Coral reefs are in danger of disappearing permanently due to decades of massive coral bleaching. The massive coral bleaching in 2016 has decimated almost a quarter of the Great Barrier Reef.

The anthropogenic carbon dioxide pumped into the sea is further damaging the reefs, prompting scientists to act quickly to build super corals.

Ocean acidification reduces the saturation state of aragonite minerals in coral skeletons. It also lowers the concentration of carbonate ions required to maintain the carbonate reef. The acidic ocean waters continue to threaten coral reefs that provide coastal protection.

In a part of the Great Barrier Reef - the One Tree Island located more than 60 miles away from Australian mainland - scientists created the world's biggest soda stream to prove how carbon dioxide is extremely damaging the reef. The experiment's objective was to simulate the effects that could happen 100 years from now, if these sea creatures continue to be exposed to carbon dioxide.

Ocean Acidification And Corals

According to the Ocean Portal of the Smithsonian Natural Museum of Natural History, at least one-quarter of the carbon dioxide released by burning coal, oil, and gas doesn't stay in the air, but instead dissolves into the ocean.

Since the Industrial Revolution, Earth's oceans have absorbed some 525 billion tons of carbon dioxide from the atmosphere. At present, 22 million tons of carbon dioxide is pumped into the ocean per day.

When carbon dioxide is dissolved in seawater, the water's chemistry changes. The ocean water becomes more acidic. For the past 200 years, the acidity of ocean water increased by 30 percent, faster than any known change in ocean chemistry in the last 50 million years.

Ocean acidification can interfere with the way marine organisms produce shells or plates from calcium carbonate. The increasing carbon dioxide in the ocean could be deadly for coral reefs in the Great Barrier Reef.

For the experiment, the researchers filtered carbon dioxide through a tank from the higher tidal pond to build the convergence of carbon dioxide in the seawater streaming over the reef.

They estimated the rate of coral reef calcification or the development of more coral reef in some areas and contrasted the results before the soda stream experiment.
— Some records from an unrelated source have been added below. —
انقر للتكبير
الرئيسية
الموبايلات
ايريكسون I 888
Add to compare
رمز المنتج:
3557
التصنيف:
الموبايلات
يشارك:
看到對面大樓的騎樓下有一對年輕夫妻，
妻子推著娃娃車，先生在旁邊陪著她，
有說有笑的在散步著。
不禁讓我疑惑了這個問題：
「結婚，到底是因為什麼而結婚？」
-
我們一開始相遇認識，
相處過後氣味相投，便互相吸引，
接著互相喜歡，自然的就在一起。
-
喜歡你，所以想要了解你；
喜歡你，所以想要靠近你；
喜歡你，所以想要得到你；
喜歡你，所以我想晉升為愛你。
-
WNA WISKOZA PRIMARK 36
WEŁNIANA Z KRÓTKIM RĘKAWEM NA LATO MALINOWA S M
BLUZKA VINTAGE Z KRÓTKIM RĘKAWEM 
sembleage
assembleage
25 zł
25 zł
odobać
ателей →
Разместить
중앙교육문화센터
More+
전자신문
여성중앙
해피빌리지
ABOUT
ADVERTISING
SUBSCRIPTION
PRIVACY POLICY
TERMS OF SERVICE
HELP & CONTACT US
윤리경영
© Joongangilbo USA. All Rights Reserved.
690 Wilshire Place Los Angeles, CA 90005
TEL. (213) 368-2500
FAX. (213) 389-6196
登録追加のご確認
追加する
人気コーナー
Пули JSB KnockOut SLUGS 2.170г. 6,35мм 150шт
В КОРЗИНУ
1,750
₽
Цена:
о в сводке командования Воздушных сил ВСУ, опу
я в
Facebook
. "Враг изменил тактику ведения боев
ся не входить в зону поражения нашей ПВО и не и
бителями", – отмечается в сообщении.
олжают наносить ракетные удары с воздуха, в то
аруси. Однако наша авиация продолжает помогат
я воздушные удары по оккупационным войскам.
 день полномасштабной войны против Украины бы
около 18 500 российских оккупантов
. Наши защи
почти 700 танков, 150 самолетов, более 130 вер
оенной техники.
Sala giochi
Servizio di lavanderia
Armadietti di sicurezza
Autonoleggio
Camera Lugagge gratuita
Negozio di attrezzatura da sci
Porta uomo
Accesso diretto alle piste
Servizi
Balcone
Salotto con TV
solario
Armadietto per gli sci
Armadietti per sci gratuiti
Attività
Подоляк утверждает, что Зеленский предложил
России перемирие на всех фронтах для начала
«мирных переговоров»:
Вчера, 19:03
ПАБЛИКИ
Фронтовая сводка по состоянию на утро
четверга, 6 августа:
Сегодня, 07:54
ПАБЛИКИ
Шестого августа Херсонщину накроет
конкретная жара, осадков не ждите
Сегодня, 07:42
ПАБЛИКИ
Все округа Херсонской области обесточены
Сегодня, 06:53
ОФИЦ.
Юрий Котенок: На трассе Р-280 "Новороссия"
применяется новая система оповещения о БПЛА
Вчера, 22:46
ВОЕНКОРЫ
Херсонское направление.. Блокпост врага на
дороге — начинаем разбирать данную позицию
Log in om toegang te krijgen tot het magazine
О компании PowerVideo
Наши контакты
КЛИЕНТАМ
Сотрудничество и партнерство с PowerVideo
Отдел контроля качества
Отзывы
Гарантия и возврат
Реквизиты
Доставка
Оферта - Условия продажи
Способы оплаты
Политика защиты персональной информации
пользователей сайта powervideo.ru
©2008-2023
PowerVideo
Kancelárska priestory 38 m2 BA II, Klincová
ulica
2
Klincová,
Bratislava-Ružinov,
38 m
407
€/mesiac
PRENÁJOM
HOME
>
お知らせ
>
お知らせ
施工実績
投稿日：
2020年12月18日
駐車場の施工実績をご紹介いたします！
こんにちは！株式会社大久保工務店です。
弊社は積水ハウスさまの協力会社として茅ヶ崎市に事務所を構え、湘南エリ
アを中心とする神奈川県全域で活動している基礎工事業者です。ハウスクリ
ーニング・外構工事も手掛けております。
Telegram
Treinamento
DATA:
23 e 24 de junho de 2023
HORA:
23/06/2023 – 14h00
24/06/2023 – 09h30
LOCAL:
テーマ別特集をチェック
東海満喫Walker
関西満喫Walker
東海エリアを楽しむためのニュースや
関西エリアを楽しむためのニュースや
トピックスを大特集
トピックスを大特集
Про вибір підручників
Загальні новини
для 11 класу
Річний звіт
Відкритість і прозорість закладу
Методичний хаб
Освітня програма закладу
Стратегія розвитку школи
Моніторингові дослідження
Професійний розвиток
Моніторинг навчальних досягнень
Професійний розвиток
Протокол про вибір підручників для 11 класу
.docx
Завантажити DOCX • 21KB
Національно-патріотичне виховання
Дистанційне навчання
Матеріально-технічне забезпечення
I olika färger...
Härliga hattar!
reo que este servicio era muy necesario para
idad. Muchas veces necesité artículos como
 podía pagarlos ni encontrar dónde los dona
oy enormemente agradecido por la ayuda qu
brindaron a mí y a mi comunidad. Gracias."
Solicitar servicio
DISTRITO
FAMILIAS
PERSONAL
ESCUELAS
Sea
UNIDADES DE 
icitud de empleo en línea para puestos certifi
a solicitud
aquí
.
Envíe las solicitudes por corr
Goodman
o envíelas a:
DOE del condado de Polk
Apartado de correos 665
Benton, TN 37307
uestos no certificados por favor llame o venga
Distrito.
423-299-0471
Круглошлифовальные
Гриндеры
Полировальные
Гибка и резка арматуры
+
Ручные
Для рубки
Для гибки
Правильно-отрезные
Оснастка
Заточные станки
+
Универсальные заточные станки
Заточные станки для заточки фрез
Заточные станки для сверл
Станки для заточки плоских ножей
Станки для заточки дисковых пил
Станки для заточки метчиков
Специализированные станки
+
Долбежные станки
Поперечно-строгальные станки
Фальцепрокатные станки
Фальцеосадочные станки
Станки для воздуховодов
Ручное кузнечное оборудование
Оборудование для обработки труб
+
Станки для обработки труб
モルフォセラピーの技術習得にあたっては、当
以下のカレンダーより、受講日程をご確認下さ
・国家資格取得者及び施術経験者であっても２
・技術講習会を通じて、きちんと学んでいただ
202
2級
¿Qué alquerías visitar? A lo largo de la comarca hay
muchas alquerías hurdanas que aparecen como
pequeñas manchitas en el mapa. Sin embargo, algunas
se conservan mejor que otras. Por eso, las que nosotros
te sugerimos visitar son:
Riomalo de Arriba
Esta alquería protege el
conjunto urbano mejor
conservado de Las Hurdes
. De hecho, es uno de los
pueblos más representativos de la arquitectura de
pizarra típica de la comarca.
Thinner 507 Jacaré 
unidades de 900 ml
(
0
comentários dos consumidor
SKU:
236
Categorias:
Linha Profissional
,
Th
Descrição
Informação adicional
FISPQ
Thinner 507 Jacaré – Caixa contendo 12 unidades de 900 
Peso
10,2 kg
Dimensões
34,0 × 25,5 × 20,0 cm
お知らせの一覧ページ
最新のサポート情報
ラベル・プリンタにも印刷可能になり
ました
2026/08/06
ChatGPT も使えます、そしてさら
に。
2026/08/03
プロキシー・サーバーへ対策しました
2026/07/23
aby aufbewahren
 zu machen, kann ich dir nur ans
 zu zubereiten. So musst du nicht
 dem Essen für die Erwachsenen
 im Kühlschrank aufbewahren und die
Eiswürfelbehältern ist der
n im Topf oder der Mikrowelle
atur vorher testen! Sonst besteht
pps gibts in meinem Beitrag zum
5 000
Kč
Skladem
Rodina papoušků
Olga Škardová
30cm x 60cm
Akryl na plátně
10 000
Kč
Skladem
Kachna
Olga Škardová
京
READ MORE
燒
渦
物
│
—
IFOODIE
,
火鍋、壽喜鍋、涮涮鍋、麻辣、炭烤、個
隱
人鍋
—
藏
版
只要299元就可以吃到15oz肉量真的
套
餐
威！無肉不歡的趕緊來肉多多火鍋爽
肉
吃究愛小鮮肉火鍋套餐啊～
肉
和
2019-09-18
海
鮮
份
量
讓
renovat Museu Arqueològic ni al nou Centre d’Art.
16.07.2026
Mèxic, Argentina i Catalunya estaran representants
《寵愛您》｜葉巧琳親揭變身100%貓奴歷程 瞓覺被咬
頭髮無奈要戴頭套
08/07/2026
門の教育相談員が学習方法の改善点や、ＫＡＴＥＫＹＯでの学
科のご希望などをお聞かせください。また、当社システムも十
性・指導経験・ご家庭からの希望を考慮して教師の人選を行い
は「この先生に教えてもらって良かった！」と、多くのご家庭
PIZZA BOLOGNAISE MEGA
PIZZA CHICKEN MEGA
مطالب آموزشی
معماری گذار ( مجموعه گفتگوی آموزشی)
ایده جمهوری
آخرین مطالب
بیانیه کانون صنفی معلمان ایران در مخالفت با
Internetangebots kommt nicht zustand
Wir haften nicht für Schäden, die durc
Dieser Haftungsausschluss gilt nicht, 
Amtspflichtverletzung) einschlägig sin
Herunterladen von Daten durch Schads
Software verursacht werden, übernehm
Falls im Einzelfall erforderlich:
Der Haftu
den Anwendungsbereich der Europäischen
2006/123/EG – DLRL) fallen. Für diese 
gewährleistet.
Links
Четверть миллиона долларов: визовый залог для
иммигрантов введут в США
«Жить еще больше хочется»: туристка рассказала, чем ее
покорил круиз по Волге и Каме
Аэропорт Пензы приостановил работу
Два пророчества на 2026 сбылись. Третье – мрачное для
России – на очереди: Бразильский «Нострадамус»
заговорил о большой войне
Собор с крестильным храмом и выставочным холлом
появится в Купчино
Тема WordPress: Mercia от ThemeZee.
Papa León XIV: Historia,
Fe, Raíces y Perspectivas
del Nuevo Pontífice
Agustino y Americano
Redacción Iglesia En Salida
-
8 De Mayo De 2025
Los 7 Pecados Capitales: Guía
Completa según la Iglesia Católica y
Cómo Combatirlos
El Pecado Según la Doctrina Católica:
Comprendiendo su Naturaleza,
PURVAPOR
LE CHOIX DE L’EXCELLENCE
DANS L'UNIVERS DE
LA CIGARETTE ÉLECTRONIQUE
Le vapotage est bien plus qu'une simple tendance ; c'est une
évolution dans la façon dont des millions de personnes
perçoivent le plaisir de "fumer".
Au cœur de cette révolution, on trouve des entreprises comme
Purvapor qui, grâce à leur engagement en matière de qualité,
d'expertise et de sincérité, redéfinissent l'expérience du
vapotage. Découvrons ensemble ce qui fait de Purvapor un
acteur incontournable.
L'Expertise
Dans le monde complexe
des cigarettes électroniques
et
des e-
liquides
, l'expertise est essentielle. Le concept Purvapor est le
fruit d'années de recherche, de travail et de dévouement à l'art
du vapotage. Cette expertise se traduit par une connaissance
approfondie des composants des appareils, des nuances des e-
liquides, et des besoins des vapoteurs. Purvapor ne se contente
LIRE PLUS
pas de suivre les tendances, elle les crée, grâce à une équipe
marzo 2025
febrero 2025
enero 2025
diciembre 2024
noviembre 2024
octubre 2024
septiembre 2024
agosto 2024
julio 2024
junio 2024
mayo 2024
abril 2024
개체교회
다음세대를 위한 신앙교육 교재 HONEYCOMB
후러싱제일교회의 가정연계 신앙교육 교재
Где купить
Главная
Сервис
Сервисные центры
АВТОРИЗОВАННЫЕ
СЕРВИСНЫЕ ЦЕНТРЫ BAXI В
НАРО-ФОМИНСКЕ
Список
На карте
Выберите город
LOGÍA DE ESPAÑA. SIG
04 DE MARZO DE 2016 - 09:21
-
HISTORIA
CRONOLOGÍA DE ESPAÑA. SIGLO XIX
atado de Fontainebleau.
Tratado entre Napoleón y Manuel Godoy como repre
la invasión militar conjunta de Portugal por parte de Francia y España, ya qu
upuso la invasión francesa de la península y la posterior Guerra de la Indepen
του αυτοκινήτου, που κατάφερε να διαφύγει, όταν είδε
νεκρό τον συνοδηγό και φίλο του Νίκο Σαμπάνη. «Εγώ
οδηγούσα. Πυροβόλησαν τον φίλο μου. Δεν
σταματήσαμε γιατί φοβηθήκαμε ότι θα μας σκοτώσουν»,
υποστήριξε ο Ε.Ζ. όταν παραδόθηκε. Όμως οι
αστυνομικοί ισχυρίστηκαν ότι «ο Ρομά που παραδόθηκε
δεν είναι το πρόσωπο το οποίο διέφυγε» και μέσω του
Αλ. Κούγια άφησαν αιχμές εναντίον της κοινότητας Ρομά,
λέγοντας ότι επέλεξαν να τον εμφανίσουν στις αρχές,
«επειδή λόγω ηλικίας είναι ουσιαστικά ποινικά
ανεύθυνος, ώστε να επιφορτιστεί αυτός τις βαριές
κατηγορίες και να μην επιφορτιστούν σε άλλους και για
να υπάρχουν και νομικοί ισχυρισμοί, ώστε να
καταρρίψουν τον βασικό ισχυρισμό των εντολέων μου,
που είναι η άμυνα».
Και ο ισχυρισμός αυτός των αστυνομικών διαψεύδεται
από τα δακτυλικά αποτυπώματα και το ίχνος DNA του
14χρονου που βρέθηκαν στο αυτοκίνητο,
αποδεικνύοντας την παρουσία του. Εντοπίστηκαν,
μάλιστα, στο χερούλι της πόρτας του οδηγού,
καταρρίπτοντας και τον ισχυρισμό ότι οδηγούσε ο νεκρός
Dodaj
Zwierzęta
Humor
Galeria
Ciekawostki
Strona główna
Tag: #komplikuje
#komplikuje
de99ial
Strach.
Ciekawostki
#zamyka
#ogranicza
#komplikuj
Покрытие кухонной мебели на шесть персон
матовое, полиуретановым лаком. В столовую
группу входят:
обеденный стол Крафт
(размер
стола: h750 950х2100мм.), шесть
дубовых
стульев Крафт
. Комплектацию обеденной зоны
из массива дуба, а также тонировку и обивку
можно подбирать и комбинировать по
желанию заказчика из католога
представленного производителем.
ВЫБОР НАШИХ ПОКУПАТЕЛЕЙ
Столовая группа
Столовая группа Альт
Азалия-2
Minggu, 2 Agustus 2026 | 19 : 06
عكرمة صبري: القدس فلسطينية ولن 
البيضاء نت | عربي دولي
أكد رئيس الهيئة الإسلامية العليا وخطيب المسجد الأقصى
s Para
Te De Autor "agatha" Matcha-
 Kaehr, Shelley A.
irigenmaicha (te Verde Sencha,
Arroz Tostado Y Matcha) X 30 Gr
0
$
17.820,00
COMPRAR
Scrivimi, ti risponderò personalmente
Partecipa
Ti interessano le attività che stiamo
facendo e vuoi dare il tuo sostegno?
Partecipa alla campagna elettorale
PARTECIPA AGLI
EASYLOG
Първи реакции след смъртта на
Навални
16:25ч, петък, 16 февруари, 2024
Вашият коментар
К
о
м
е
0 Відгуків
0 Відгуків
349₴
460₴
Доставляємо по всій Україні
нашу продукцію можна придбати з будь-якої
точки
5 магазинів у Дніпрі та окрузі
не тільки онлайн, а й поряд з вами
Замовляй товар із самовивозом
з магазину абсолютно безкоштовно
The study showed that carbon dioxide enrichment has lowered the coral reef's calcification by 34 percent. Laboratory experiments of the same nature estimated the calcification sensitivity of corals to be between 15 and 28 percent.

Reduced calcification, coupled with increased bioerosion and dissolution, may drive reefs into a state of net loss this century according to the study.

How Super Corals Can Repopulate The Reef?

In the Great Barrier Reef, the Acropora tenuis are considered as super corals for surviving the impact of the bleaching.

Nine of the super coral colonies in the far northern corals are being bred at the National Sea Simulator while 99 live coral fragments are being analyzed for their biological make-up.

Scientists are attempting to grow super corals that are more tolerant to global warming which can help save and repopulate the world's dwindling coral reefs.

At the University of Miami's Rosenstiel School of Marine and Atmospheric Science, researchers are stress-testing corals in a museum laboratory.

Nine aquariums of dying staghorn corals are being revived using algae to boost the corals' thermal tolerance to survive the warming oceans.

"It's a very tightly evolved partnership," says Andrew Baker, an associate professor of marine biology and ecology at Rosenstiel.

"The corals have been with these algae for hundreds of millions of years and these algae are critical to understanding why coral reefs even exist in the first place because without these algae, corals can't survive," he said.

Some of the newly hardened corals have already been replanted off Key Biscayne island reef in Florida.